La relance du Centre International des Civilisations Bantu (CICIBA) s’est invitée au cœur d’une rencontre à Brazzaville entre la ministre congolaise de la Culture, Arts et Patrimoine, Yolande Elebe Ma Ndembo, et le professeur Théophile Obenga, ancien directeur général de cette institution panafricaine. L’échange, tenu ce vendredi 14 août 2026, a porté sur la remobilisation des États membres, l’évolution de la gouvernance et le repositionnement du CICIBA comme référence pour l’étude et la promotion des civilisations bantu en Afrique et dans le monde.
Pour la République Démocratique du Congo, l’enjeu dépasse la simple diplomatie culturelle. Il s’agit de réaffirmer un rôle dans un espace commun dont Kinshasa avait déjà posé les jalons dès 1987, avec la mise en place d’une Commission nationale chargée d’assurer la liaison entre les institutions culturelles et scientifiques nationales et le Centre. Cette démarche, restée longtemps en veille, retrouve aujourd’hui une actualité à la faveur de la volonté affichée de relancer une institution créée le 8 janvier 1983 à Libreville, à l’initiative du feu président gabonais Omar Bongo Ondimba.
Un héritage scientifique à réactiver
Le professeur Théophile Obenga demeure une figure centrale de l’histoire du CICIBA. Ancien directeur général, il a contribué au rayonnement scientifique de l’institution, aujourd’hui dirigée par le professeur Antoine Manda Tchebwa. Sa rencontre avec Yolande Elebe Ma Ndembo symbolise la volonté de renouer avec une dynamique de recherche et de transmission des patrimoines bantu, longtemps fragilisée par le manque de mobilisation des États membres.
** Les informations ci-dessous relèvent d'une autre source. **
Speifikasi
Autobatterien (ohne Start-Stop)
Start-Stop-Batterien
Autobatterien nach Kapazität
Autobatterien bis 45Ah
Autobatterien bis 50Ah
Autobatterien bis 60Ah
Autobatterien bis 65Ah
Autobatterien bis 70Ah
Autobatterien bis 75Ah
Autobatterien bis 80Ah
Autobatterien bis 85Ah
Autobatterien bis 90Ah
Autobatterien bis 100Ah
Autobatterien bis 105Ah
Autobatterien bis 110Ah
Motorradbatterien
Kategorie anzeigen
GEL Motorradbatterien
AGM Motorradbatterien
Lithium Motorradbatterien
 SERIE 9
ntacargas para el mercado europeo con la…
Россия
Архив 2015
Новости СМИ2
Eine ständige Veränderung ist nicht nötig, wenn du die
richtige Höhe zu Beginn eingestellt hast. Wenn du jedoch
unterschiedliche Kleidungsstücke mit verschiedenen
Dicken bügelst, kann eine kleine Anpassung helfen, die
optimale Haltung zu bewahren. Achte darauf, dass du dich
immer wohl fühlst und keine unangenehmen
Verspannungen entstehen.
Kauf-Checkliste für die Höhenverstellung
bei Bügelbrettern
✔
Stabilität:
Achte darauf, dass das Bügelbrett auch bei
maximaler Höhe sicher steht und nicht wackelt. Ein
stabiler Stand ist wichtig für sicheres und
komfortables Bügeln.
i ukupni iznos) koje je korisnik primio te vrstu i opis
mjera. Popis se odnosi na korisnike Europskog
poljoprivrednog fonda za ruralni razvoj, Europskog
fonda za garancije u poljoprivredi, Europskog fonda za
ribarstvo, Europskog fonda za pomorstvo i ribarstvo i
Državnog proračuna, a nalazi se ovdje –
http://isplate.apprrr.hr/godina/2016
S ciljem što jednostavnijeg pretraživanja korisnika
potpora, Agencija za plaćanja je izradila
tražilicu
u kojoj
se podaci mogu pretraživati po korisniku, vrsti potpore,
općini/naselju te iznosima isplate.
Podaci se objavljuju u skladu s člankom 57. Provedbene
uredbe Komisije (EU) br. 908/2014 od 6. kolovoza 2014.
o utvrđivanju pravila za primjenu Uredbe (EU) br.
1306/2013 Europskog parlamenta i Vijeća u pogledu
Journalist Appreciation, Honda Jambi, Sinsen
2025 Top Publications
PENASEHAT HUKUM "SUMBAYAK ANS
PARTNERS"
La question de la gouvernance a été au centre des discussions. Relancer le CICIBA suppose en effet de clarifier les responsabilités des pays signataires de la convention de 1983 et de redéfinir les mécanismes de financement et de coordination. Pour la RDC, l’enjeu est aussi de reconnecter les institutions culturelles et scientifiques nationales à un projet dont la portée dépasse les frontières.
Brazzaville et Kinshasa, un même espace culturel
En marge de cet échange, la ministre s’est entretenue avec Dieudonné Bantsimba, président du Conseil départemental et municipal et député-maire de Brazzaville, autour de l’initiative « Brazzaville-Kinshasa, Capitales africaines de la Culture 2026-2027 ». Les discussions ont porté sur la mise en place de programmations culturelles communes et d’activités labellisées entre les deux capitales.
Ce rapprochement entre les deux rives du fleuve Congo illustre une volonté de faire de la culture un levier d’intégration et de dialogue entre les peuples. Pour les citoyens des deux capitales, ces initiatives pourraient se traduire par des événements accessibles, des échanges artistiques et une visibilité accrue des expressions culturelles bantu.
Une relance aux implications concrètes
La relance du CICIBA ne se limite pas à une affaire de diplomatie. Elle engage la capacité des États à coopérer sur des projets de recherche, de préservation et de valorisation d’un patrimoine commun. Pour la RDC, réaffirmer son rôle dans cet espace culturel commun pourrait signifier un appui renforcé aux institutions nationales, une meilleure circulation des savoirs et une reconnaissance internationale des cultures bantu.
Reste à savoir si cette dynamique se traduira par des engagements concrets et des financements durables. La rencontre de Brazzaville marque une étape, mais la crédibilité de la relance dépendra de la capacité des États membres à transformer les intentions en actions coordonnées.